Recognizing learning data and data analytics is not a task-change but a role-change is the first place every compliance professional must start. Moreover, compliance professionals may see change as impacting their role with colleagues, typically as a “veteran generalist on the team who really understands the business”. The authors believe that such “major transitions cause personal disruption along three different dimensions: role adjustment, task learning, and emotional engagement.”
The authors believe, “By understanding that roles are socially constructed and dynamic, they [compliance professionals] can gain a fresh perspective on how different people contribute to a group’s success and can see that it is possible to make deliberate, positive changes. They begin to add the new skill of analyzing and adjusting the roles they are playing to their repertoire.”
The authors listed out a series of what they called ‘prompts’ which each employee can ask of themselves. I have adapted it for the compliance professional.
- What is your formal job title or organizational position?
- What are the valuable roles compliance plays?
- How important are these roles to you? Which would be most upsetting to lose or to have respected less?
- How do you think other key stakeholders perceive compliance’s roles and their importance? Is there a gap between your perceptions and the rest of the employees?
- What potentially disruptive change is happening to the compliance function?
- What impact do you anticipate it could have on your most important role as a compliance professional within the organization?
- How would that impact affect you emotionally and in terms of your ability to make an important contribution?
- Do you need to adjust how compliance or you yourself need to fulfill your role to fit the changed environment? What different tasks or priorities would that entail?
- Do you need to make a more fundamental role adjustment — stepping into a new role, retiring an old one, or assigning your various roles different relative importance?
By answering these prompts, a compliance professional can come up with a type of SWOT analysis, in which the strengths, weaknesses, opportunities, and threats inherent in compliance’s current set of roles are hauled out for explicit examination, leading to an action plan a compliance professional can put into place.

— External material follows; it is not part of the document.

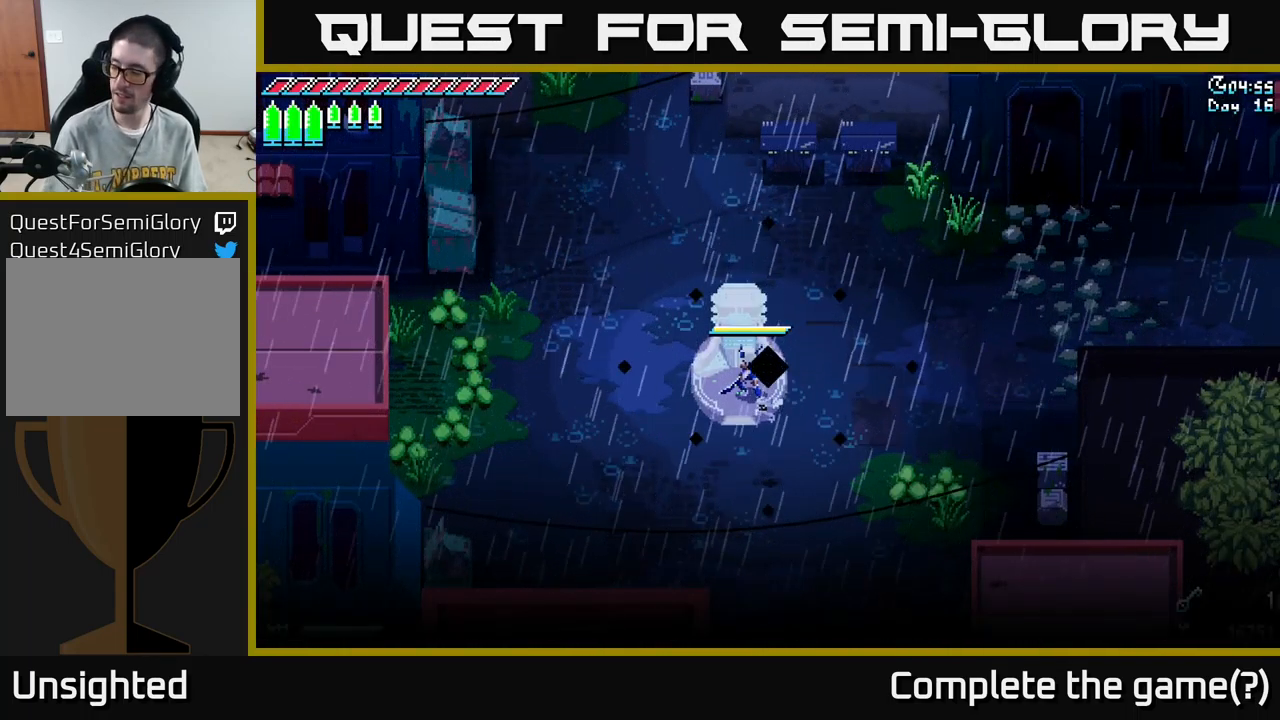
{"buttons": [], "left_stick": "center", "right_stick": "center", "events": []}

The authors conclude, “the point is that opening people’s eyes to this realm of conflict they were not consciously engaging with — revealing the problem they didn’t know they didn’t know about — is more than half the battle. Role adjustment is the essential process for navigating transitions on a personal level. Therefore, it is the key to navigating transitions at the organizational level, whether the transition in question is an exciting but daunting digital transformation or a welcome but anxious reentry into a post-pandemic office. Ignore it at your peril.”